The primary observations are continuous time series of seismic waveforms and ground-based measurements from global navigation satellite systems (GNSS). The spatial coverage of monitoring networks is exceedingly good in some regions, e.g., Japan, Alaska, and southern California, but sparse in many other regions around the world. Since earthquake repeat times are long, these data are usually temporally limited to a small fraction of the interevent loading cycle. A systematic pattern of precursory signals has yet to be discovered, i.e., large earthquakes occur with no advanced warning.

Considerable insight has been gleaned from applying machine learning to laboratory earthquake experimental data, where multiple earthquake cycles at the laboratory scale can be generated. This work shows that it is possible to predict the time of future events (i.e., time to failure), the fault zone stress state, and many other earthquake characteristics using lab fault zone microseismicity and the evolution of fault zone elastic properties. Recently in the laboratory, better results have been obtained by leveraging machine learning techniques such as transformer networks and other encoder-decoder techniques, in combination with transfer learning and physics informed modeling.

When applied to Earth data containing multiple earthquake cycles, the models scale well for the cases that have been studied, including slowly-slipping non-damaging earthquakes. Laboratory data studies point to the importance of faint deformation signals and complex patterns, emitted from slipping and/or locked faults preceding large earthquakes. Knowledge from the laboratory experiments and the exponential availability of seismic data recordings from anywhere on Earth is motivating us towards seismic foundation models and a novel stage of earthquake understanding.

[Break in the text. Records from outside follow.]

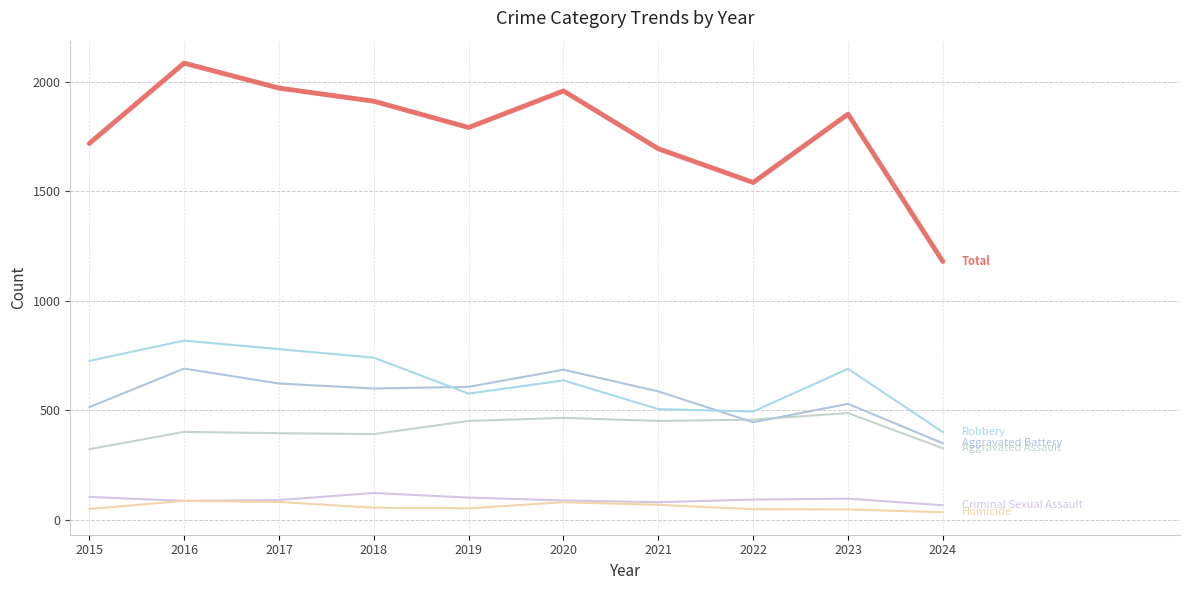

What is the spread (max minus min) of values at 2022?

1492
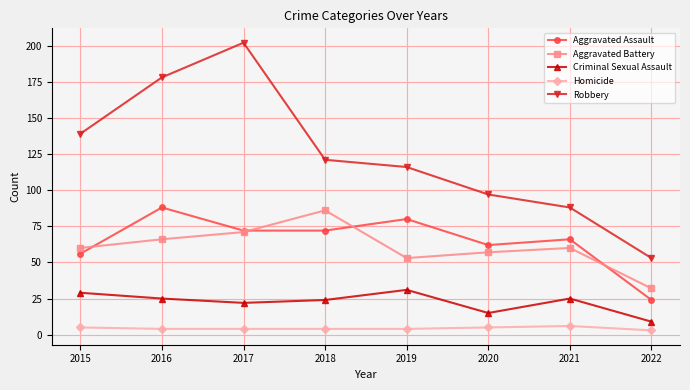

What is the average value of the Homicide series?

4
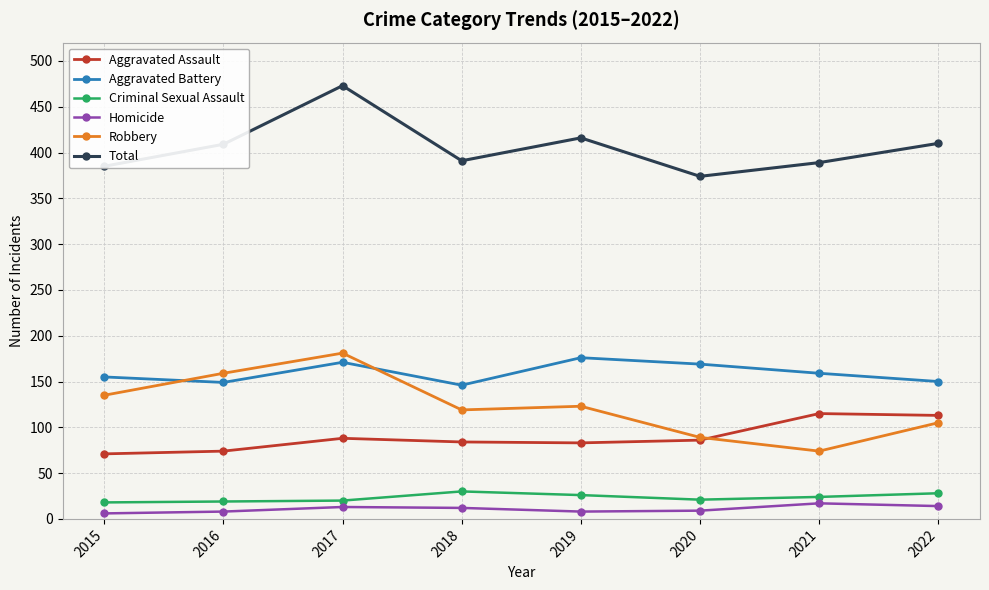

At how many categories does at least one series exceed 56?

8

Portrait of Christopher W. Johnson

Christopher W. Johnson

Scientist, Feynman Fellow

Los Alamos National Laboratory, USA

cwj@lanl.gov

Bio

Dr. Christopher W. Johnson is an early career Los Alamos National Laboratory staff scientist and former Distinguished Feynman Postdoc fellow. He completed a B.S. at Georgia Institute of Technology and a Ph.D at University of California Berkeley. Prior to joining LANL he was a NSF Postdoc fellow at University of California San Diego. Johnson is a trained geophysicist that specializes in seismology and geodesy measurements with a focus on surface deformation, seismic signal detection, and crustal stress changes. His work develops machine learning applications for physics constrained models applied to continuous time series of geophysical data. Johnson is regularly invited to present research at national and international venues (AGU, JPGU, Earthscope) and has published more than 40 peer reviewed manuscripts.